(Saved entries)

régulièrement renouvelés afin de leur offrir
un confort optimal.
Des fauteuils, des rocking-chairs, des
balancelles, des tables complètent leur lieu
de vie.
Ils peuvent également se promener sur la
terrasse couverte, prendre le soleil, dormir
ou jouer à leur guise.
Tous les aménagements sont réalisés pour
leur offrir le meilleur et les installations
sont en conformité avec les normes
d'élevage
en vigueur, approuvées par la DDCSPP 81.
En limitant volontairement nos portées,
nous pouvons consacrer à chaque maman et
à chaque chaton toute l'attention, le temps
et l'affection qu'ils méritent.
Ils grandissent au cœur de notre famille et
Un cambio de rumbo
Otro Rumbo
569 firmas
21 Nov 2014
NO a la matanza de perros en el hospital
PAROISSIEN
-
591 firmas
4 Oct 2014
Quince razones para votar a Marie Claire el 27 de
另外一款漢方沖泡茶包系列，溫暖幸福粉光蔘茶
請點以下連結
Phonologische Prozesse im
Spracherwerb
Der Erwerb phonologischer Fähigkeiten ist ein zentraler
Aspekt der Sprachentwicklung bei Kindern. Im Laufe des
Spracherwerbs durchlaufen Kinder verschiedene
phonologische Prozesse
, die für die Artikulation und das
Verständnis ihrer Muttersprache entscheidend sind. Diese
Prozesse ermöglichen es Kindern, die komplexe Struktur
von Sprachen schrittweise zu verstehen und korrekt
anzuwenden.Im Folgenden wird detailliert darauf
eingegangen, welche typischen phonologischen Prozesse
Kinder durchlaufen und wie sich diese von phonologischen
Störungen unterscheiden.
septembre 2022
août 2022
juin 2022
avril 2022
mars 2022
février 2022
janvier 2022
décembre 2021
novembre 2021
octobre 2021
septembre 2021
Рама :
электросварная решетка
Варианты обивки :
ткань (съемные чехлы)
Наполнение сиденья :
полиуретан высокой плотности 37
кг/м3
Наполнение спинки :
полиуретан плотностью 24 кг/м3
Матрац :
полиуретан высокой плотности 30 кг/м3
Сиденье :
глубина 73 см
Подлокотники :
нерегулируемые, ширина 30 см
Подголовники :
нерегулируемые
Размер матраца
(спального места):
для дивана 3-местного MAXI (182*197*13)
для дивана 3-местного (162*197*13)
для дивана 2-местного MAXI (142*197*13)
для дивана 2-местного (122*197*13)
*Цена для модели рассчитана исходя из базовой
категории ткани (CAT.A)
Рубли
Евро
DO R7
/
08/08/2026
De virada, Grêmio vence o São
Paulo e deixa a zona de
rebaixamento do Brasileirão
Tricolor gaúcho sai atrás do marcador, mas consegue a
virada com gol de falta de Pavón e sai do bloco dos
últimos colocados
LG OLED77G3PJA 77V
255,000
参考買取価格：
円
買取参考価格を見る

Task requirements → Copy the rows above from their first line through the line holding "ou jouer à leur guise.", inclusive, and nothing beyond that.

Exercise result →
régulièrement renouvelés afin de leur offrir
un confort optimal.
Des fauteuils, des rocking-chairs, des
balancelles, des tables complètent leur lieu
de vie.
Ils peuvent également se promener sur la
terrasse couverte, prendre le soleil, dormir
ou jouer à leur guise.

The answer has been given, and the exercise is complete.